Domain-guided Self-supervision of EEG Data Improves Downstream Classification Performance and Generalizability
Proceedings of Machine Learning for Health, PMLR 158:130-142, 2021.
This paper presents a domain-guided approach for learning representations of scalp-electroencephalograms (EEGs) without relying on expert annotations. Expert labeling of EEGs has proven to be an unscalable process with low inter-reviewer agreement because of the complex and lengthy nature of EEG recordings. Hence, there is a need for machine learning (ML) approaches that can leverage expert domain knowledge without incurring the cost of labor-intensive annotations. Self-supervised learning (SSL) has shown promise in such settings, although existing SSL efforts on EEG data do not fully exploit EEG domain knowledge. Furthermore, it is unclear to what extent SSL models generalize to unseen tasks and datasets. Here we explore whether SSL tasks derived in a domain-guided fashion can learn generalizable EEG representations.
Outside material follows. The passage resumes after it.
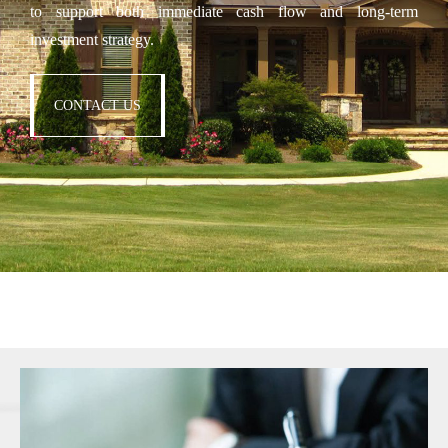
to support both immediate cash flow and long-term
investment strategy.
CONTACT US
Our contributions are three-fold: 1) we propose novel SSL tasks for EEG based on the spatial similarity of brain activity, underlying behavioral states, and age-related differences; 2) we present evidence that an encoder pretrained using the proposed SSL tasks shows strong predictive performance on multiple downstream classifications; and 3) using two large EEG datasets, we show that our encoder generalizes well to multiple EEG datasets during downstream evaluations.